Among the three leading countries in the Organization for Petroleum Exporting Countries, Saudi Arabia was the only game in town for nearly the past four decades.  Sure, Saudi Arabia (8.8 bbl/day) leads both Iran (4.2 bbl/day) and Iraq (3.2 bbl/day) in oil production, and therefore gives it an even more powerful role in conditioning the world energy market.  But Iraq’s increasing belligerence under Saddam Hussein (and the instability that resulted from the 2003 US invasion) and Iran’s anti-American, anti-Israeli Islamic regime prevented a truly stable realpolitik partnership between the United States and Iran or Iraq.

Though US relations with Iraq and Iran remain complicated, there’s reason to believe that both bilateral relationships are on the mend.  Moreover, the Arab Spring revolts have forced the United States to take more sympathetic positions to grassroots agitation for greater political participation and human rights in the Middle East, and that’s put the United States at odds with the Saudis.  The kingdom was less than enthusiastic about Egypt’s experiment with democracy and the short-lived presidency of Mohammed Morsi, and they also backed Bahrain’s Sunni House of Khalifa in its violent crackdown against Shiite protestors in 2011 and 2012.  The Saudis would also love to see the end of the Assad regime in Syria, which has long aligned itself with rival Iran.

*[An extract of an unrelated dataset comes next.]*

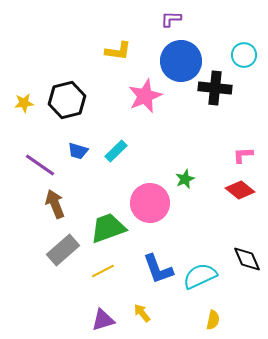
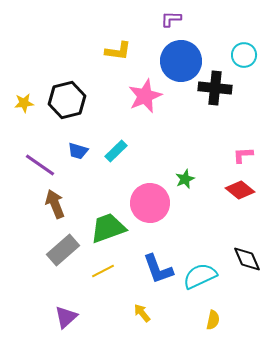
purple triangle: moved 37 px left, 3 px up; rotated 25 degrees counterclockwise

As the Middle East shows signs of coming into its own period of political awakening, and as the United States becomes less dependent on the region for its oil needs, the US-Saudi relationship was always bound to change.  The Saudi denunciation of its newly won Security Council seat may be a manifestation of tectonic and inevitable regional, economic and geopolitical shifts that will reduce Saudi Arabia’s longtime importance to the United States and therefore to the world.